Internment Sorrows Cannot be Lost While Injustice Continues

Martin Galvin with a letter that featured in the Irish News on 22 August 2014. 


The thousands who ignored rain and loyalist protests to march on Internment Day, had far better reasons than those ascribed by Fionnuala O’Connor (Sorrow of internment lost in 21st century.)

Internment went deeper than imprisonment without charge or trial beginning on August 9, 1971. British forces shot down those who got in the way in Ballymurphy, picked victims to be hooded and tortured, and then answered Internment protests with “Bloody Sunday.” Compton and Widgery were enlisted to whitewash British injustice.

Internment symbolized Britain’s willingness to use and cover-up injustice when it served British interests. Had ‘the sorrow of Internment’ ended there, or even in 1975 with the release of remaining internees, few would take to the streets today.

Instead Britain replaced one injustice, Internment, with another injustice, Diplock Courts, forced confessions and a thinly veiled conveyor belt to the H-Blocks or Armagh. British strategists saw ending Internment as their chance to bin special category political status and masquerade political prisoners as criminals.

Internment Day marches became launching pads for new campaigns against new British injustices. At the huge 1979 Internment rally at Casement Park, we speakers were briefed that the event must be a major show of support for the Blanketmen, in the battle to move Thatcher to resolve the impending crisis short of a hunger strike.

Later Internment Day rallies would be devoted to the Hunger Strikers, then Supergrass trials, then other successive wrongs that showed the same British determination to impose and justify injustice represented by Internment.

Internment required impunity for those who carried it out. British forces could not be expected to shoot down unarmed civilians in Ballymurphy, torture selected victims or fire on protesters in Derry without knowing they had immunity for it all. Theresa Villiers’ denial of an inquiry to the Ballymurphy families was more of the same impunity.

Brenda Downes stood for hundreds of families whose relatives and friends were murdered with impunity by British forces, acting alone or in collusion with loyalists. In 1971, the British sent “armoured cars, and tanks and guns.” In 1984, the British sent RUC armoured cars and land-rovers and plastic bullet guns against peaceful marchers for a ban that the Thatcher regime would later admit in writing was a mistake.

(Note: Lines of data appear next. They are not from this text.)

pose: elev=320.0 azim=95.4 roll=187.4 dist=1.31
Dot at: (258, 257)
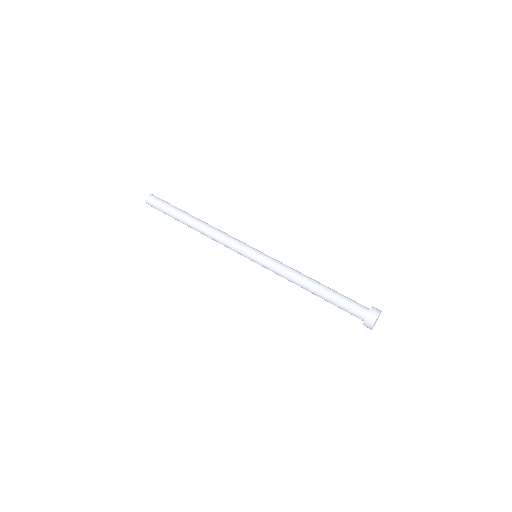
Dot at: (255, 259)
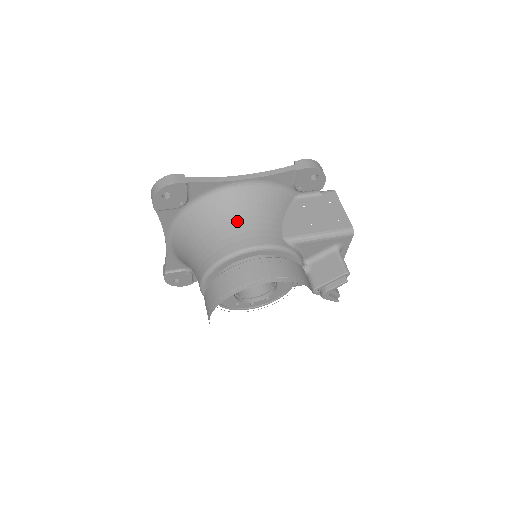
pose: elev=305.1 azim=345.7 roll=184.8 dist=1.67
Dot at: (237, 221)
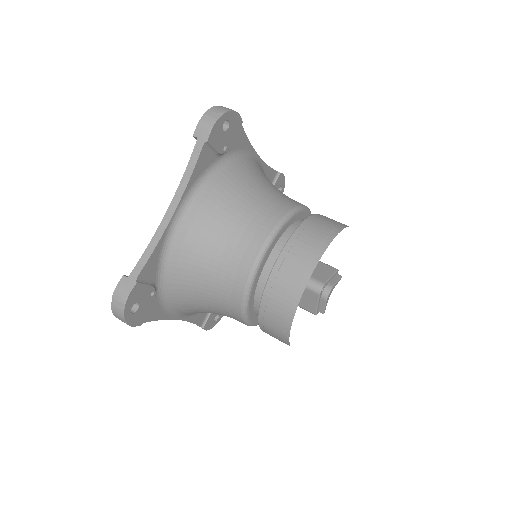
Dot at: (274, 187)
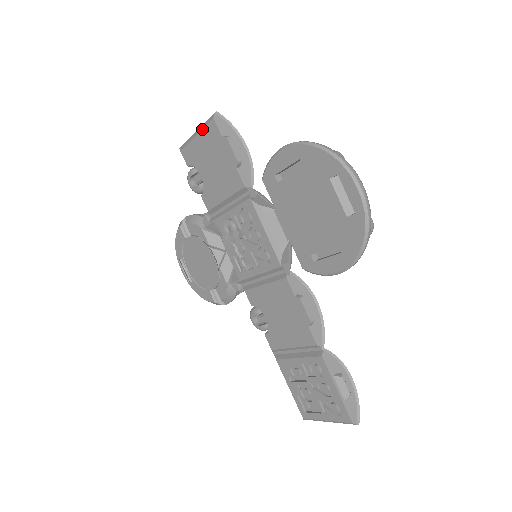
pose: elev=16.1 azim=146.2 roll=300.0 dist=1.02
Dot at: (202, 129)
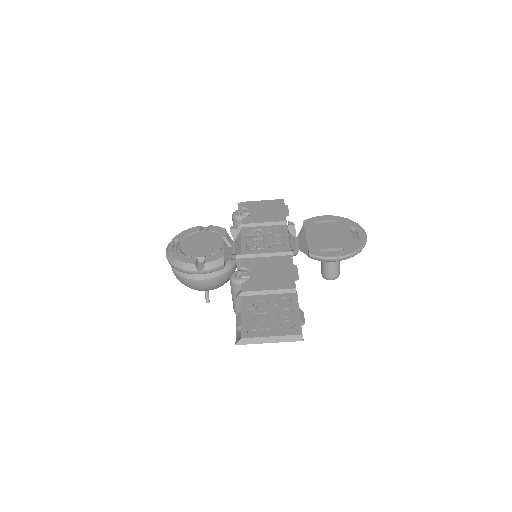
Dot at: (271, 200)
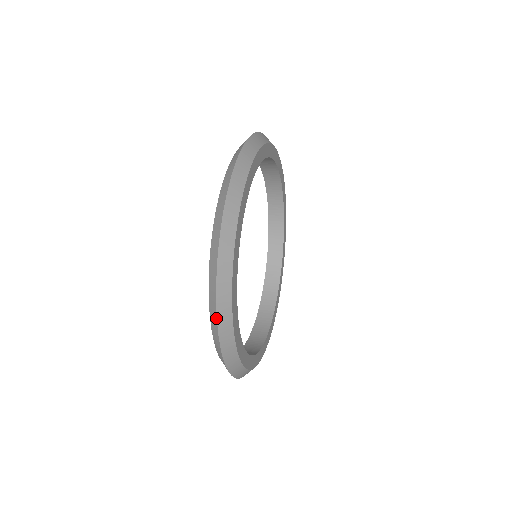
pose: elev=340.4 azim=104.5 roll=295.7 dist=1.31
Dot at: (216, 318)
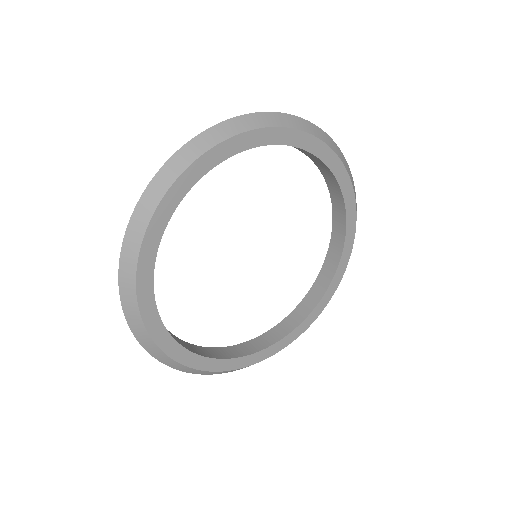
Dot at: (132, 214)
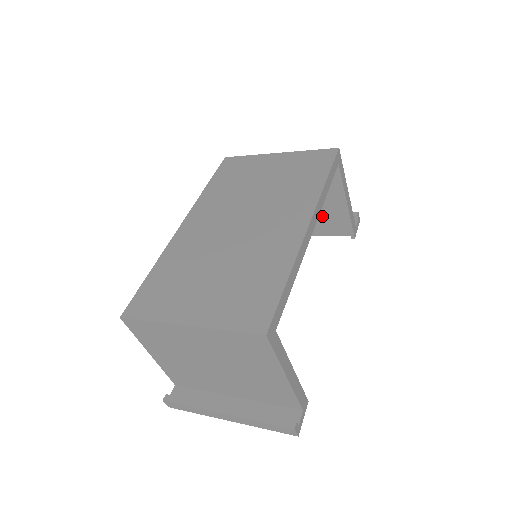
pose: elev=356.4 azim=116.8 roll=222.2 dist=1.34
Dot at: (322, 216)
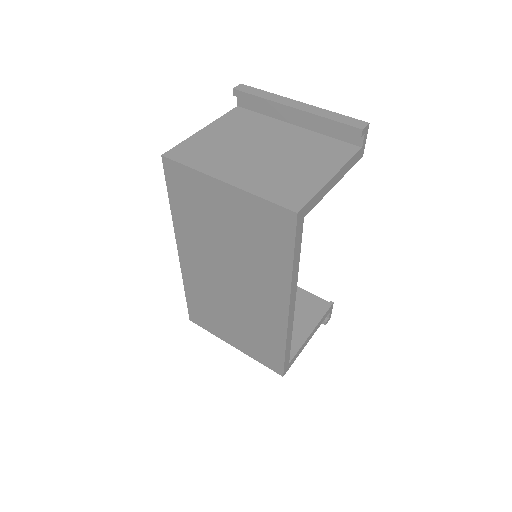
Dot at: occluded
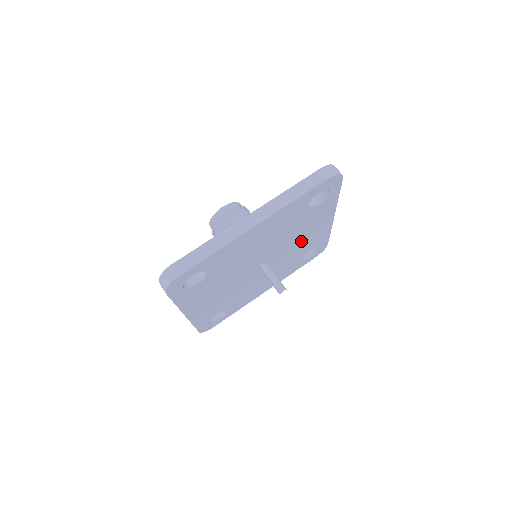
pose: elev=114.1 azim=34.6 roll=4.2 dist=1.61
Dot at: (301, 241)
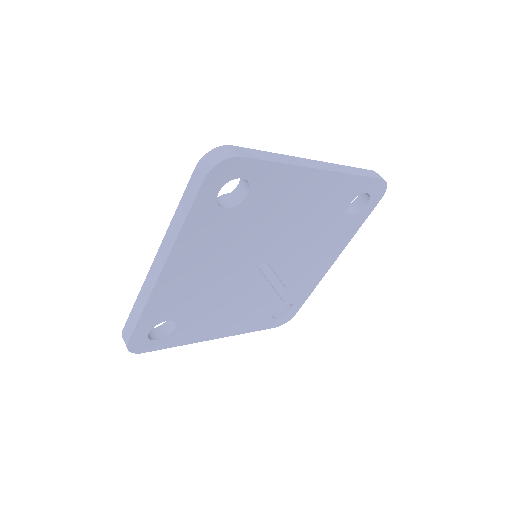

The RUC member who fired the plastic bullet which killed John Downes was acquitted in a trial which seemed to many of us the same British justice we got from Widgery and Compton. Brenda Downes like so many others is still being stonewalled in the fight for truth.

Those who marched should be commended for understanding the true meaning of all Internment represents, and for knowing that the sorrow cannot be lost while British injustices continue.